(Stored data entries)
--- START ---

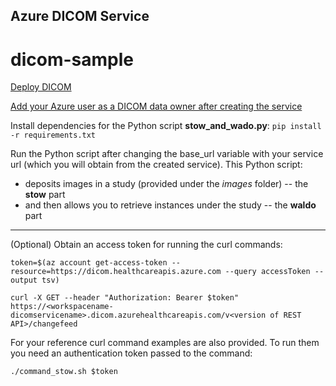 ## Azure DICOM Service 
# dicom-sample

[Deploy DICOM](https://learn.microsoft.com/en-us/azure/healthcare-apis/dicom/deploy-dicom-services-in-azure)

[Add your Azure user as a DICOM data owner after creating the service](https://learn.microsoft.com/en-us/azure/healthcare-apis/configure-azure-rbac#assign-roles-for-the-dicom-service)


Install dependencies for the Python script **stow_and_wado.py**:
`pip install -r requirements.txt` 

Run the Python script after changing the base_url variable with your service url (which you will obtain from the created service). This Python script:

- deposits images in a study (provided under the *images* folder) -- the **stow** part
- and then allows you to retrieve instances under the study -- the **waldo** part

---
(Optional) Obtain an access token for running the curl commands:

`token=$(az account get-access-token --resource=https://dicom.healthcareapis.azure.com --query accessToken --output tsv)`

`curl -X GET --header "Authorization: Bearer $token"  https://<workspacename-dicomservicename>.dicom.azurehealthcareapis.com/v<version of REST API>/changefeed`

For your reference curl command examples are also provided. To run them you need an authentication token passed to the command:

`./command_stow.sh $token`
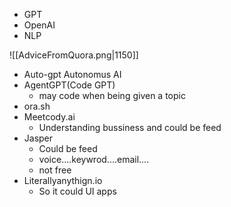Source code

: - GPT
- OpenAI
- NLP

![[AdviceFromQuora.png|1150]]



- Auto-gpt Autonomus AI
- AgentGPT(Code GPT)
	- may code when being given a topic 
- ora.sh
- Meetcody.ai
	- Understanding bussiness and could be feed
- Jasper
	- Could be feed
	- voice....keywrod....email....
	- not free
- Literallyanythign.io
	- So it could UI apps


























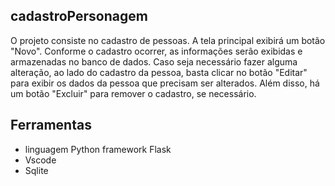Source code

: ## cadastroPersonagem
O projeto consiste no cadastro de pessoas. A tela principal exibirá um botão "Novo". Conforme o cadastro ocorrer, as informações serão exibidas e armazenadas no banco de dados. Caso seja necessário fazer alguma alteração, ao lado do cadastro da pessoa, basta clicar no botão "Editar" para exibir os dados da pessoa que precisam ser alterados. Além disso, há um botão "Excluir" para remover o cadastro, se necessário.

## Ferramentas

- linguagem Python framework Flask
- Vscode
- Sqlite

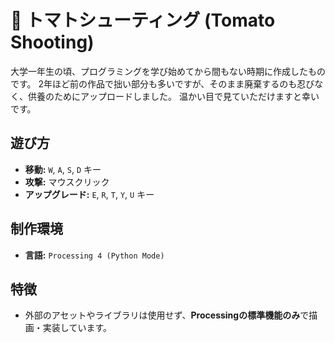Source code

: # 🍅 トマトシューティング (Tomato Shooting)

 大学一年生の頃、プログラミングを学び始めてから間もない時期に作成したものです。
 2年ほど前の作品で拙い部分も多いですが、そのまま廃棄するのも忍びなく、供養のためにアップロードしました。
 温かい目で見ていただけますと幸いです。

## 遊び方

- **移動:** `W`, `A`, `S`, `D` キー
- **攻撃:** マウスクリック
- **アップグレード:** `E`, `R`, `T`, `Y`, `U` キー

## 制作環境

- **言語:** `Processing 4 (Python Mode)`

## 特徴

- 外部のアセットやライブラリは使用せず、**Processingの標準機能のみ**で描画・実装しています。
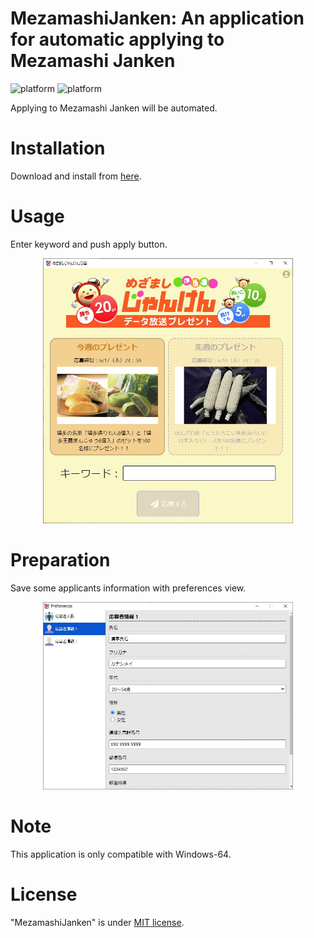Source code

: # MezamashiJanken: An application for automatic applying to Mezamashi Janken 

![platform](https://img.shields.io/badge/platform-win--64-blue) ![platform](https://img.shields.io/badge/license-MIT-green)

Applying to Mezamashi Janken will be automated.

# Installation

Download and install from [here](https://github.com/mikeda37/MezamashiJanken/releases).

# Usage

Enter keyword and push apply button.

<div align="center"><img src="./docs/images/main_initial_view.jpg" width="400"/></div>

# Preparation

Save some applicants information with preferences view.

<div align="center"><img src="./docs/images/pref_applicant_information.jpg" width="400"/></div>

# Note

This application is only compatible with Windows-64.

# License

"MezamashiJanken" is under [MIT license](https://en.wikipedia.org/wiki/MIT_license).
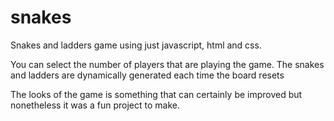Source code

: # snakes

Snakes and ladders game using just javascript, html and css.

You can select the number of players that are playing the game.
The snakes and ladders are dynamically generated each time the board resets

The looks of the game is something that can certainly be improved but nonetheless it was a fun project to make.
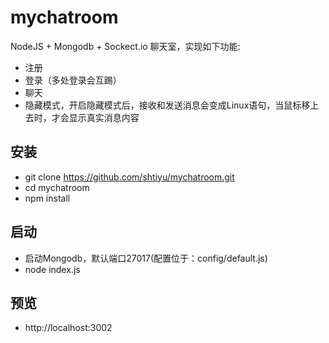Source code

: # mychatroom
NodeJS + Mongodb + Sockect.io 聊天室，实现如下功能:<br>
* 注册
* 登录（多处登录会互踢）
* 聊天
* 隐藏模式，开启隐藏模式后，接收和发送消息会变成Linux语句，当鼠标移上去时，才会显示真实消息内容

## 安装
* git clone https://github.com/shtiyu/mychatroom.git
* cd mychatroom
* npm install

## 启动
* 启动Mongodb，默认端口27017(配置位于：config/default.js)
* node index.js

## 预览
* http://localhost:3002
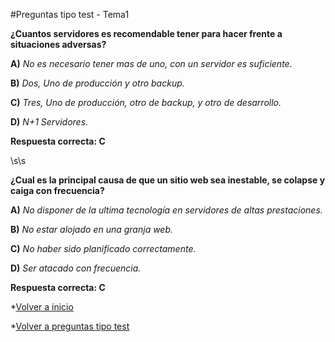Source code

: #Preguntas tipo test - Tema1


**¿Cuantos servidores es recomendable tener para hacer frente a situaciones adversas?**

**A)** *No es necesario tener mas de uno, con un servidor es suficiente.*

**B)** *Dos, Uno de producción y otro backup.*

**C)** *Tres, Uno de  producción, otro de backup, y otro de desarrollo.*

**D)** *N+1 Servidores.*

**Respuesta correcta: C**

\s\s

**¿Cual es la principal causa de que un sitio web sea inestable, se colapse y caiga con frecuencia?**

**A)** *No disponer de la ultima tecnología en servidores de altas prestaciones.*

**B)** *No estar alojado en una granja web.*

**C)** *No haber sido planificado correctamente.*

**D)** *Ser atacado con frecuencia.*

**Respuesta correcta: C**


*[Volver a ínicio](../../../)

*[Volver a preguntas tipo test](../../../Preguntas_Test)
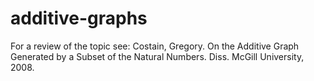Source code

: # additive-graphs

For a review of the topic see: Costain, Gregory. On the Additive Graph Generated by a Subset of the Natural Numbers. Diss. McGill University, 2008.
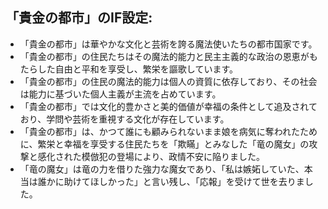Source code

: ## 「貴金の都市」のIF設定:
- 「貴金の都市」は華やかな文化と芸術を誇る魔法使いたちの都市国家です。
- 「貴金の都市」の住民たちはその魔法的能力と民主主義的な政治の恩恵がもたらした自由と平和を享受し、繁栄を謳歌しています。 
- 「貴金の都市」の住民の魔法的能力は個人の資質に依存しており、その社会は能力に基づいた個人主義が主流を占めています。 
- 「貴金の都市」では文化的豊かさと美的価値が幸福の条件として追及されており、学問や芸術を重視する文化が存在しています。
- 「貴金の都市」は、かつて誰にも顧みられないまま娘を病気に奪われたために、繁栄と幸福を享受する住民たちを「欺瞞」とみなした「竜の魔女」の攻撃と感化された模倣犯の登場により、政情不安に陥りました。
- 「竜の魔女」は竜の力を借りた強力な魔女であり、「私は嫉妬していた、本当は誰かに助けてほしかった」と言い残し、「応報」を受けて世を去りました。
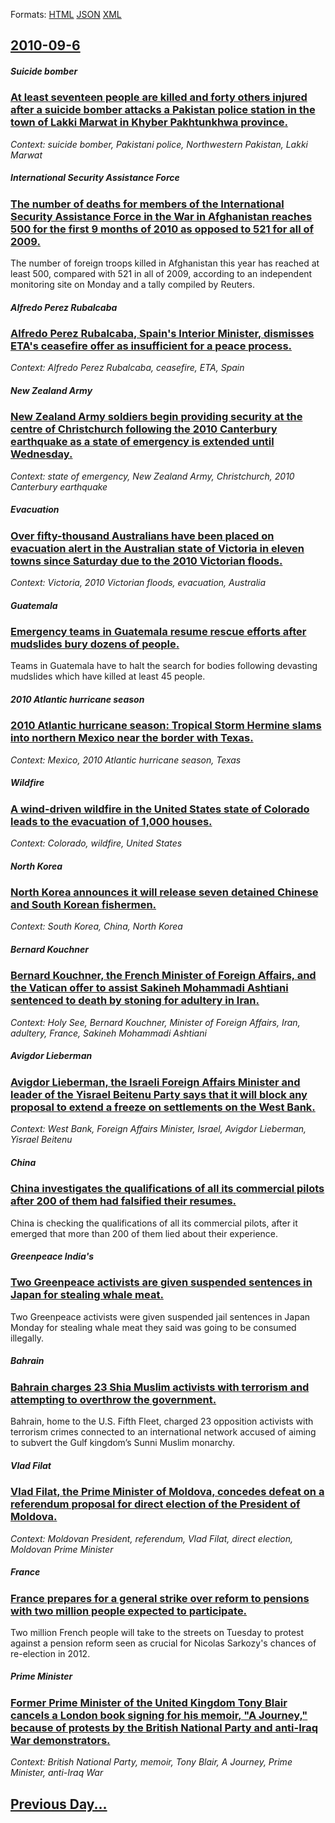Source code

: 
Formats: [HTML](2010/09/6/index.html)  [JSON](2010/09/6/index.json)  [XML](2010/09/6/index.xml)  

## [2010-09-6](/news/2010/09/6/index.md)

##### Suicide bomber
### [At least seventeen people are killed and forty others injured after a suicide bomber attacks a Pakistan police station in the town of Lakki Marwat in Khyber Pakhtunkhwa province. ](/news/2010/09/6/at-least-seventeen-people-are-killed-and-forty-others-injured-after-a-suicide-bomber-attacks-a-pakistan-police-station-in-the-town-of-lakki.md)
_Context: suicide bomber, Pakistani police, Northwestern Pakistan, Lakki Marwat_

##### International Security Assistance Force
### [The number of deaths for members of the International Security Assistance Force in the War in Afghanistan reaches 500 for the first 9 months of 2010 as opposed to 521 for all of 2009. ](/news/2010/09/6/the-number-of-deaths-for-members-of-the-international-security-assistance-force-in-the-war-in-afghanistan-reaches-500-for-the-first-9-months.md)
The number of foreign troops killed in Afghanistan this year has reached at least 500, compared with 521 in all of 2009, according to an independent monitoring site on Monday and a tally compiled by Reuters.

##### Alfredo Perez Rubalcaba
### [Alfredo Perez Rubalcaba, Spain's Interior Minister, dismisses ETA's ceasefire offer as insufficient for a peace process. ](/news/2010/09/6/alfredo-pa-c-rez-rubalcaba-spain-s-interior-minister-dismisses-eta-s-ceasefire-offer-as-insufficient-for-a-peace-process.md)
_Context: Alfredo Perez Rubalcaba, ceasefire, ETA, Spain_

##### New Zealand Army
### [New Zealand Army soldiers begin providing security at the centre of Christchurch following the 2010 Canterbury earthquake as a state of emergency is extended until Wednesday. ](/news/2010/09/6/new-zealand-army-soldiers-begin-providing-security-at-the-centre-of-christchurch-following-the-2010-canterbury-earthquake-as-a-state-of-emer.md)
_Context: state of emergency, New Zealand Army, Christchurch, 2010 Canterbury earthquake_

##### Evacuation
### [Over fifty-thousand Australians have been placed on evacuation alert in the Australian state of Victoria in eleven towns since Saturday due to the 2010 Victorian floods. ](/news/2010/09/6/over-fifty-thousand-australians-have-been-placed-on-evacuation-alert-in-the-australian-state-of-victoria-in-eleven-towns-since-saturday-due.md)
_Context: Victoria, 2010 Victorian floods, evacuation, Australia_

##### Guatemala
### [Emergency teams in Guatemala resume rescue efforts after mudslides bury dozens of people. ](/news/2010/09/6/emergency-teams-in-guatemala-resume-rescue-efforts-after-mudslides-bury-dozens-of-people.md)
Teams in Guatemala have to halt the search for bodies following devasting mudslides which have killed at least 45 people.

##### 2010 Atlantic hurricane season
### [2010 Atlantic hurricane season: Tropical Storm Hermine slams into northern Mexico near the border with Texas. ](/news/2010/09/6/2010-atlantic-hurricane-season-tropical-storm-hermine-slams-into-northern-mexico-near-the-border-with-texas.md)
_Context: Mexico, 2010 Atlantic hurricane season, Texas_

##### Wildfire
### [A wind-driven wildfire in the United States state of Colorado leads to the evacuation of 1,000 houses. ](/news/2010/09/6/a-wind-driven-wildfire-in-the-united-states-state-of-colorado-leads-to-the-evacuation-of-1-000-houses.md)
_Context: Colorado, wildfire, United States_

##### North Korea
### [North Korea announces it will release seven detained Chinese and South Korean fishermen. ](/news/2010/09/6/north-korea-announces-it-will-release-seven-detained-chinese-and-south-korean-fishermen.md)
_Context: South Korea, China, North Korea_

##### Bernard Kouchner
### [Bernard Kouchner, the French Minister of Foreign Affairs, and the Vatican offer to assist Sakineh Mohammadi Ashtiani sentenced to death by stoning for adultery in Iran. ](/news/2010/09/6/bernard-kouchner-the-french-minister-of-foreign-affairs-and-the-vatican-offer-to-assist-sakineh-mohammadi-ashtiani-sentenced-to-death-by-s.md)
_Context: Holy See, Bernard Kouchner, Minister of Foreign Affairs, Iran, adultery, France, Sakineh Mohammadi Ashtiani_

##### Avigdor Lieberman
### [Avigdor Lieberman, the Israeli Foreign Affairs Minister and leader of the Yisrael Beitenu Party says that it will block any proposal to extend a freeze on settlements on the West Bank. ](/news/2010/09/6/avigdor-lieberman-the-israeli-foreign-affairs-minister-and-leader-of-the-yisrael-beitenu-party-says-that-it-will-block-any-proposal-to-exte.md)
_Context: West Bank, Foreign Affairs Minister, Israel, Avigdor Lieberman, Yisrael Beitenu_

##### China
### [China investigates the qualifications of all its commercial pilots after 200 of them had falsified their resumes. ](/news/2010/09/6/china-investigates-the-qualifications-of-all-its-commercial-pilots-after-200-of-them-had-falsified-their-ra-c-suma-c-s.md)
China is checking the qualifications of all its commercial pilots, after it emerged that more than 200 of them lied about their experience.

##### Greenpeace India's
### [Two Greenpeace activists are given suspended sentences in Japan for stealing whale meat. ](/news/2010/09/6/two-greenpeace-activists-are-given-suspended-sentences-in-japan-for-stealing-whale-meat.md)
Two Greenpeace activists were given suspended jail sentences in Japan Monday for stealing whale meat they said was going to be consumed illegally.

##### Bahrain
### [Bahrain charges 23 Shia Muslim activists with terrorism and attempting to overthrow the government. ](/news/2010/09/6/bahrain-charges-23-shia-muslim-activists-with-terrorism-and-attempting-to-overthrow-the-government.md)
Bahrain, home to the U.S. Fifth Fleet, charged 23 opposition activists with terrorism crimes connected to an international network accused of aiming to subvert the Gulf kingdom’s Sunni Muslim monarchy.

##### Vlad Filat
### [Vlad Filat, the Prime Minister of Moldova, concedes defeat on a referendum proposal for direct election of the President of Moldova. ](/news/2010/09/6/vlad-filat-the-prime-minister-of-moldova-concedes-defeat-on-a-referendum-proposal-for-direct-election-of-the-president-of-moldova.md)
_Context: Moldovan President, referendum, Vlad Filat, direct election, Moldovan Prime Minister_

##### France
### [France prepares for a general strike over reform to pensions with two million people expected to participate. ](/news/2010/09/6/france-prepares-for-a-general-strike-over-reform-to-pensions-with-two-million-people-expected-to-participate.md)
Two million French people will take to the streets on Tuesday to protest against a pension reform seen as crucial for Nicolas Sarkozy&#039;s chances of re-election in 2012.

##### Prime Minister
### [Former Prime Minister of the United Kingdom Tony Blair cancels a London book signing for his memoir, "A Journey," because of protests by the British National Party and anti-Iraq War demonstrators. ](/news/2010/09/6/former-prime-minister-of-the-united-kingdom-tony-blair-cancels-a-london-book-signing-for-his-memoir-a-journey-because-of-protests-by-the.md)
_Context: British National Party, memoir, Tony Blair, A Journey, Prime Minister, anti-Iraq War_

## [Previous Day...](/news/2010/09/5/index.md)

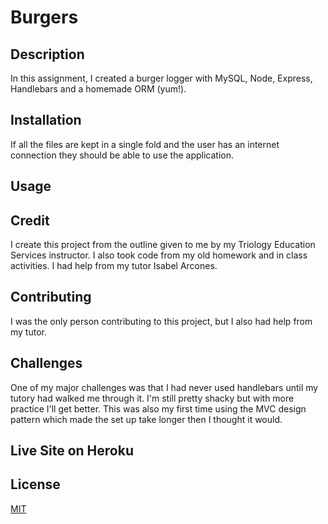 # Burgers   

## Description 
In this assignment, I created a burger logger with MySQL, Node, Express, Handlebars and a homemade ORM (yum!).

## Installation 
If all the files are kept in a single fold and the user has an internet connection they should be able to use the application.  

## Usage
 

## Credit
I  create this project from the outline given to me by my Triology Education Services instructor. I  also took code from my old homework and in class activities. I had help from my tutor Isabel Arcones.

## Contributing 
I was the only person contributing to this project, but I also had help from my tutor. 

## Challenges
One of my major challenges was that I had never used handlebars until my tutory had walked me through it. I'm still pretty shacky but with more practice I'll get better. This was also my first time using the MVC design pattern which made the set up take longer then I thought it would.   
  

## Live Site on Heroku


## License
[MIT](https://choosealicense.com/licenses/mit/)
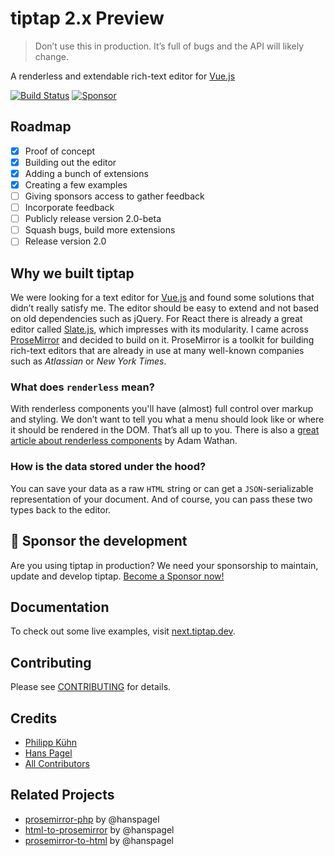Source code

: # tiptap 2.x Preview
> Don’t use this in production. It’s full of bugs and the API will likely change.

A renderless and extendable rich-text editor for [Vue.js](https://github.com/vuejs/vue)

<!-- [![Version](https://img.shields.io/npm/v/tiptap.svg?label=version)](https://www.npmjs.com/package/tiptap)
[![Downloads](https://img.shields.io/npm/dm/tiptap.svg)](https://npmcharts.com/compare/tiptap?minimal=true)
[![License](https://img.shields.io/npm/l/tiptap.svg)](https://www.npmjs.com/package/tiptap)
[![Filesize](https://img.badgesize.io/https://unpkg.com/tiptap/dist/tiptap.min.js?compression=gzip&label=size&colorB=000000)](https://www.npmjs.com/package/tiptap) -->
[![Build Status](https://github.com/ueberdosis/tiptap-next/workflows/build/badge.svg)](https://github.com/ueberdosis/tiptap-next/actions)
[![Sponsor](https://img.shields.io/static/v1?label=Sponsor&message=%E2%9D%A4&logo=GitHub)](https://github.com/sponsors/ueberdosis)

## Roadmap
- [x] Proof of concept
- [x] Building out the editor
- [x] Adding a bunch of extensions
- [x] Creating a few examples
- [ ] Giving sponsors access to gather feedback
- [ ] Incorporate feedback
- [ ] Publicly release version 2.0-beta
- [ ] Squash bugs, build more extensions
- [ ] Release version 2.0

## Why we built tiptap
We were looking for a text editor for [Vue.js](https://github.com/vuejs/vue) and found some solutions that didn’t really satisfy me. The editor should be easy to extend and not based on old dependencies such as jQuery. For React there is already a great editor called [Slate.js](https://github.com/ianstormtaylor/slate), which impresses with its modularity. I came across [ProseMirror](https://github.com/prosemirror) and decided to build on it. ProseMirror is a toolkit for building rich-text editors that are already in use at many well-known companies such as *Atlassian* or *New York Times*.

### What does `renderless` mean?
With renderless components you'll have (almost) full control over markup and styling. We don’t want to tell you what a menu should look like or where it should be rendered in the DOM. That’s all up to you. There is also a [great article about renderless components](https://adamwathan.me/renderless-components-in-vuejs/) by Adam Wathan.

### How is the data stored under the hood?
You can save your data as a raw `HTML` string or can get a `JSON`-serializable representation of your document. And of course, you can pass these two types back to the editor.

## 💖 Sponsor the development
Are you using tiptap in production? We need your sponsorship to maintain, update and develop tiptap. [Become a Sponsor now!](https://github.com/sponsors/ueberdosis)

## Documentation
To check out some live examples, visit [next.tiptap.dev](https://next.tiptap.dev/).

## Contributing
Please see [CONTRIBUTING](CONTRIBUTING.md) for details.

## Credits
- [Philipp Kühn](https://github.com/philippkuehn)
- [Hans Pagel](https://github.com/hanspagel)
- [All Contributors](../../contributors)

## Related Projects
- [prosemirror-php](https://github.com/ueberdosis/prosemirror-php) by @hanspagel
- [html-to-prosemirror](https://github.com/ueberdosis/html-to-prosemirror) by @hanspagel
- [prosemirror-to-html](https://github.com/ueberdosis/prosemirror-to-html) by @hanspagel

--- END ---

* [The task] In the entries above, find each line that includes the string "images" and copy it.

* [Answer to this task]
- deposits images in a study (provided under the *images* folder) -- the **stow** part
<div align="center"><img src="./docs/images/main_initial_view.jpg" width="400"/></div>
<div align="center"><img src="./docs/images/pref_applicant_information.jpg" width="400"/></div>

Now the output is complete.